Heffalump007 and team Sandvika resumed the search we had given up previously in the dark. This time there was no mistake and in fact the whole thing was so much easier in daylight, not least because we could see landmarks and landscape features. We had managed to delete the next waypoint from our GPSrs but remembered the approximate location and the clue. This was good enough and the final clue ticket was soon in hand. Then it was only a short walk to the well-hidden cache. Penguin of team Sandvika found the cache, Heffalump007 did the retrieval.

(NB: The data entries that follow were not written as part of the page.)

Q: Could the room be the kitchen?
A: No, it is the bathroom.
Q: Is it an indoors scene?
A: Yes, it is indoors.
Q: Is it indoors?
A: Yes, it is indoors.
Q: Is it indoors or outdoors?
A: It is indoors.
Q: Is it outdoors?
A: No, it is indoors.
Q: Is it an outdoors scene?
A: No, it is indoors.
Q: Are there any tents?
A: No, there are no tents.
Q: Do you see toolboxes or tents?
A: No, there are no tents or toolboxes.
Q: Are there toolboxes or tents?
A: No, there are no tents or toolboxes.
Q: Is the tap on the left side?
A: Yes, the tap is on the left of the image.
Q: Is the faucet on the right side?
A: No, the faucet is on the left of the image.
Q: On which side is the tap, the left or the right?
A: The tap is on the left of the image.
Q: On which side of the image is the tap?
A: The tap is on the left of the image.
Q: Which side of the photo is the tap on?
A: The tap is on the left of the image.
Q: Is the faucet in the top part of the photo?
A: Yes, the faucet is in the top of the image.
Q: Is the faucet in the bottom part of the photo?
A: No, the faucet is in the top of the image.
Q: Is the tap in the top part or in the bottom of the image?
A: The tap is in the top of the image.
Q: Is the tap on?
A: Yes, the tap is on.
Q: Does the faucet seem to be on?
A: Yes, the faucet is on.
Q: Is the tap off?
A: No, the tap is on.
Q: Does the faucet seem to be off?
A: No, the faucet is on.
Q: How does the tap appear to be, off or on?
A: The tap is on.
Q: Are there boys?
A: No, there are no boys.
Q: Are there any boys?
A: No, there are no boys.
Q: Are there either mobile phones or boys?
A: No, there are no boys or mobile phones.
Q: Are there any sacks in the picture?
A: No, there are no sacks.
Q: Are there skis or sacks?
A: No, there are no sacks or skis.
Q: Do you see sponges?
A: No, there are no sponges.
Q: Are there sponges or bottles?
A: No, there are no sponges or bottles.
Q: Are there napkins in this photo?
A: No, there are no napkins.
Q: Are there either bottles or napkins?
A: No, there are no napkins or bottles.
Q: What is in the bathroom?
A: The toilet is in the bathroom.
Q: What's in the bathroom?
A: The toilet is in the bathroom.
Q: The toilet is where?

The cache itself was rather caked in mud however we cleaned it up as well as we could. It was also extremely wet inside and we poured out the water and squeezed out the sodden plush toys as well as we could. Well, I have to be honest, this is really quite embarassing. As I squeezed the water out of the body of one of the toys, its head fell off. Mortified, I was extremely careful with the next one....only for the same thing to happen again :( :( I can't believe that they were so fragile when placed, however, I suspect that being wet and having gone through countless freeze and thaw cycles in the cache they became very fragile indeed. However, their main role in the cache is to act as sponges and support the cache log book and camera in their bag above any water!

Took several photos with the cache camera, signed log book.

TFTC, Sandvika. NC#25, Total#741
Note 24 Dec 2008 by  sandvika   (Finds: 51   Score: 142.5)   (Hidden: 13   Score: 66.5)
     Open Log:    Unrestricted
Surrey Heath Special Protection Area is strongly protected due to rare ground nesting birds using the site for breeding. We would thus agree that sticking to the paths and keeping dogs on leads is important at all times, however, if you live in the area and are flexible about when you visit, we would suggest avoiding March to July as this is the breeding season.

On Christmas Eve there were no nesting birds and no people present, we had the place to ourselves.

We found the information required, and soon had the first clue tickets in hand. Unfortunately, the path that seemed to lead us to the next waypoint took a turn to the wrong direction and a side path petered out in a boggy area. We pressed on hoping to find another path but were met with impentetrable vegetation and the sound of running water from within. As it was by now dark, we decided it would be better to complete the cache another day. A bit of plotting in Google Earth will probably help find the best path to take.

Thanks for the hunt, Sandvika.
Note 15 Feb 2007 by  Robin Lovelock   (Finds: 12   Score: 34)   (Hidden: 48   Score: 142)
     Open Log:    Personal use only
Amazed to find the cache still there, and in remarkably good condition. Filled in the log book, took a piccy of myself, then put the big box back where it was, well hidden. Also found at least one clue ticket at the earlier waypoints. Added some more, to cover the possability that they get lost.